━━ Material provided ━━
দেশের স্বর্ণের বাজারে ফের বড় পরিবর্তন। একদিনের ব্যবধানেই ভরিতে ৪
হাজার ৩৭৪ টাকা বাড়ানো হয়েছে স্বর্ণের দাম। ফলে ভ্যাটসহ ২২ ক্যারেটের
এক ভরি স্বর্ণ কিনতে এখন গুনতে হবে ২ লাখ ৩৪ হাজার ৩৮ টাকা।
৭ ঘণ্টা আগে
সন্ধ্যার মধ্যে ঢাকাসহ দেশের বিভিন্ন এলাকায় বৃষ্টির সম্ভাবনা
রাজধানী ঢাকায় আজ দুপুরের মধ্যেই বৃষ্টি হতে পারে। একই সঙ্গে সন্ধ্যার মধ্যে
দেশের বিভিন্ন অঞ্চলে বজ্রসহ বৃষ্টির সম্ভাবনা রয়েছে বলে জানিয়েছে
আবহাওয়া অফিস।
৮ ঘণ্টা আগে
━━━
━━ Material provided ━━
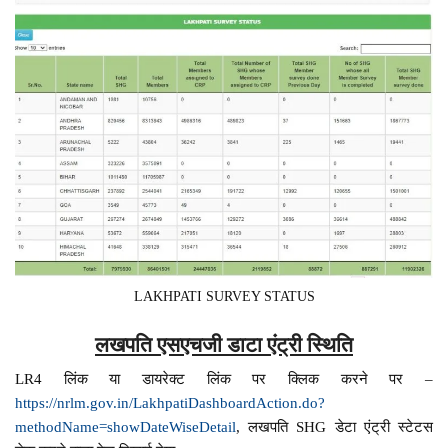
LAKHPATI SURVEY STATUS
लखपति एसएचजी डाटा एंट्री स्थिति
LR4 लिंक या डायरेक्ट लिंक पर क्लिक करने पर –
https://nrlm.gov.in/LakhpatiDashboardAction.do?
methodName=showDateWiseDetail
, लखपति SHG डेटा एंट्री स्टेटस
━━━
━━ Material provided ━━
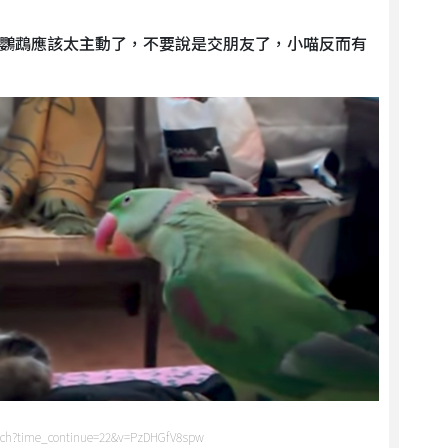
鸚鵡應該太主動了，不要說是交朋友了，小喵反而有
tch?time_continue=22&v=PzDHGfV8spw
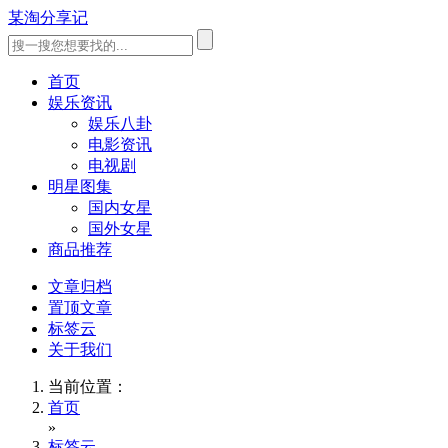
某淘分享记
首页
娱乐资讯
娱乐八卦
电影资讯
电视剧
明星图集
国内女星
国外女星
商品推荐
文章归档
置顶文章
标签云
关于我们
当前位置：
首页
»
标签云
━━━
• What to produce: Rewrite the lines in the rows above as a numbered list, from the line containing "LAKHPATI SURVEY STATUS" through the line containing "डेटा एंट्री स्टेटस", leaving out any blank lines.

• Exercise answer:
1. LAKHPATI SURVEY STATUS
2. लखपति एसएचजी डाटा एंट्री स्थिति
3. LR4 लिंक या डायरेक्ट लिंक पर क्लिक करने पर –
4. https://nrlm.gov.in/LakhpatiDashboardAction.do?
5. methodName=showDateWiseDetail
6. , लखपति SHG डेटा एंट्री स्टेटस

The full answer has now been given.